I confess: I’ve never really understood commodities trading. There was a Scott Turow book with a commodities subplot that I was able to follow if I read very slowly and moved my lips, but as soon as I closed it for the last time, it all flew smack out of my head. I know commodities are, basically, “things that spoil if you’re not careful” and hence have very shifty prices. One rainstorm can send the price of corn all over the map. This is what I know, and that’s about all I know.
But I also know the price of corn is set at the Chicago Board of Trade, and it involves men screaming into one another’s faces, and if you haven’t seen it yourself, I recommend it. It’s so totally cool.
They brought us in and showed us an instructional video, and even now, I still don’t entirely get it. We were introduced to “hedgers” and “speculators” and the concept of price discovery and open outcry and… I forget. Anyway, I can sort of sketch the broadest outlines of the market system, but the instructional video is the stuff you have to sit through. At 9:25 or so, they bring you into the visitor’s gallery, which overlooks the floor. Trading starts at 9:30. The floor is pretty crowded at five minutes to, and the pits fill steadily, everybody relaxed and cool and chatting with each other, and then you notice it’s 5-4-3-2-1 time and BRANG it’s 9:30:00 and BOOM everybody starts shouting at everybody else, waving their hands and throwing these white-guy gang signs (closed fist, open palms, different finger combinations) and somehow, everyone understands exactly what’s going on.
Bushels of grain and truckloads of pork bellies are promised for three months, six months, however many months down the road. Runners scurry to and fro. More shouting.
I looked at the clock. Forty-five seconds had passed.
I was entranced, but as I still had a pretty raw throat from my cold, just watching gave me a certain sympathetic pain.

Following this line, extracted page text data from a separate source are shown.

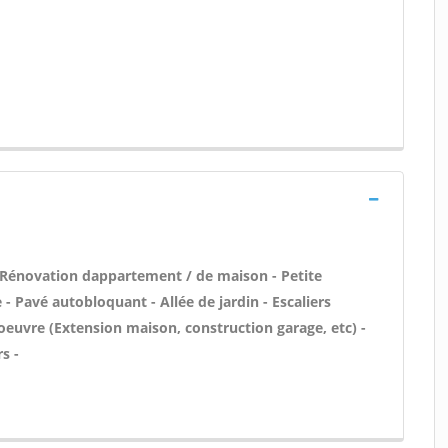
 Rénovation dappartement / de maison - Petite
 Pavé autobloquant - Allée de jardin - Escaliers
oeuvre (Extension maison, construction garage, etc) -
s -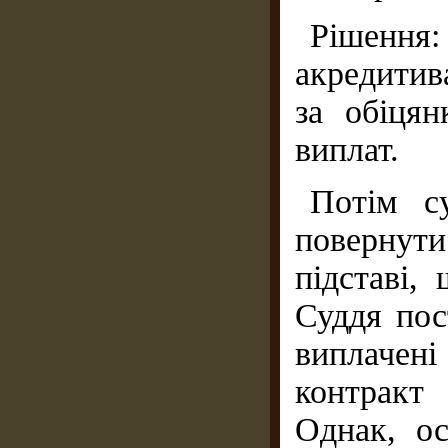
Рішенн
акредитив
за обіця
виплат.
Потім с
повернут
підставі,
Суддя пос
виплачен
контракт
Однак, ос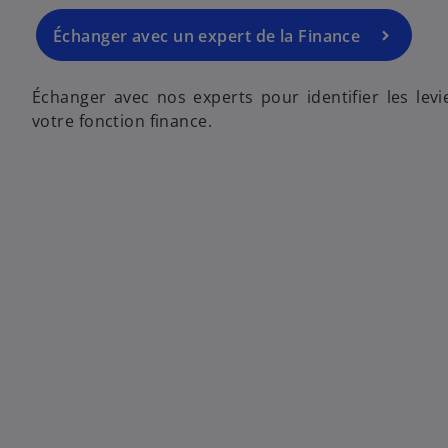
Échanger avec un expert de la Finance
Échanger avec nos experts pour identifier les lev
votre fonction finance.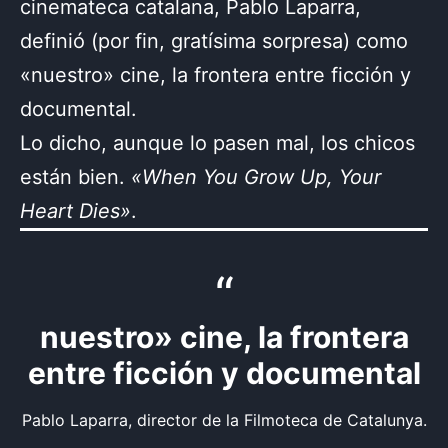
cinemateca catalana, Pablo Laparra,
definió (por fin, gratísima sorpresa) como
«nuestro» cine, la frontera entre ficción y
documental.
Lo dicho, aunque lo pasen mal, los chicos
están bien.
«When You Grow Up, Your
Heart Dies»
.
nuestro» cine, la frontera
entre ficción y documental
Pablo Laparra, director de la Filmoteca de Catalunya.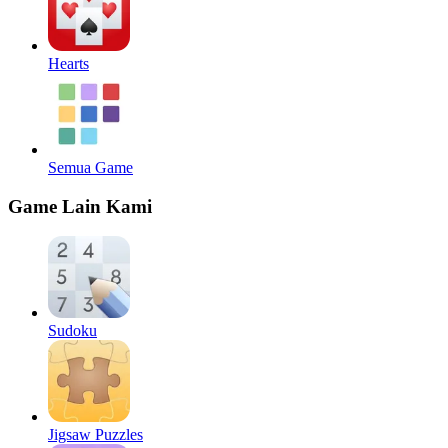
Hearts
Semua Game
Game Lain Kami
Sudoku
Jigsaw Puzzles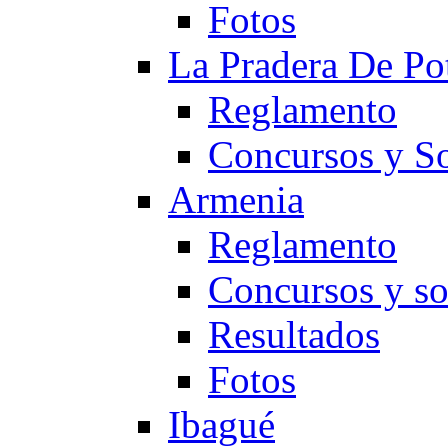
Fotos
La Pradera De Po
Reglamento
Concursos y So
Armenia
Reglamento
Concursos y so
Resultados
Fotos
Ibagué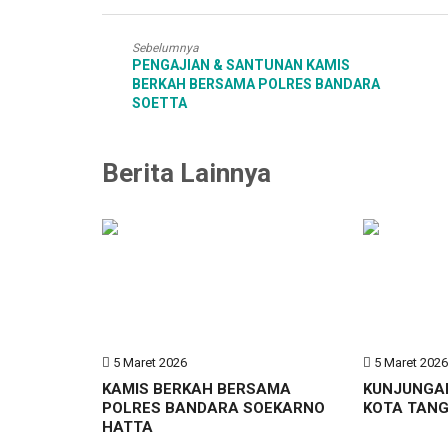
Sebelumnya
PENGAJIAN & SANTUNAN KAMIS
BERKAH BERSAMA POLRES BANDARA
SOETTA
Berita Lainnya
5 Maret 2026
5 Maret 202
KAMIS BERKAH BERSAMA
KUNJUNGA
POLRES BANDARA SOEKARNO
KOTA TAN
HATTA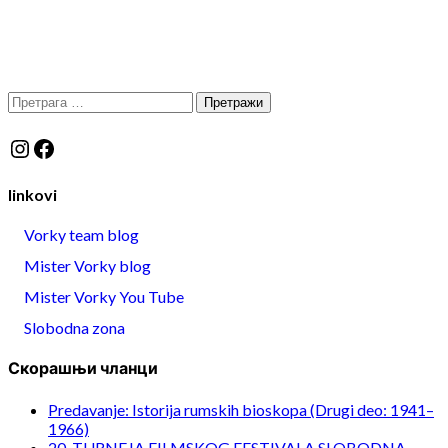
Претрага
за:
Instagram
Facebook
linkovi
Vorky team blog
Mister Vorky blog
Mister Vorky You Tube
Slobodna zona
Скорашњи чланци
Predavanje: Istorija rumskih bioskopa (Drugi deo: 1941–
1966)
20. TURNEJA FILMSKOG FESTIVALA SLOBODNA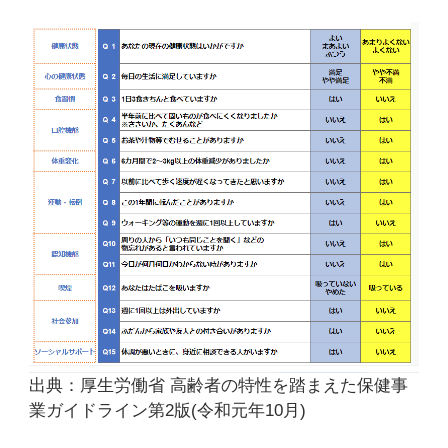
出典：厚生労働省 高齢者の特性を踏まえた保健事
業ガイドライン第2版(令和元年10月)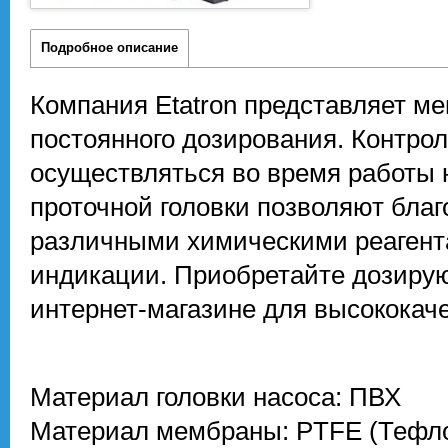
Подробное описание
Компания Etatron представляет м
постоянного дозирования. Контро
осуществляться во время работы 
проточной головки позволяют бла
различными химическими реагента
индикации. Приобретайте дозирую
интернет-магазине для высококач
Материал головки насоса: ПВХ
Материал мембраны: PTFE (Тефл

Several of the overseas fellows were appalled. “It’s cruel,” they said. “Why can’t it be replaced by an electronic system?” I suspect maybe some day it will. But it won’t be worth watching then. I’m glad I got a chance.
There’s a statue atop the Board of Trade building. It’s Ceres. Goddess of grain. And, maybe, shouting.
alex said on October 27, 2003 at 11:10 pm
So the Allen County Courthouse is topped by a mail-order Ceres? Don’t know how I ever missed that. Seems funny when you consider the elaborate hand-crafted details everywhere else in that building.
I remember some years ago she kept dropping her sceptre–not a good thing for pedestrians. Did they ever figure out a way to rig it back into place?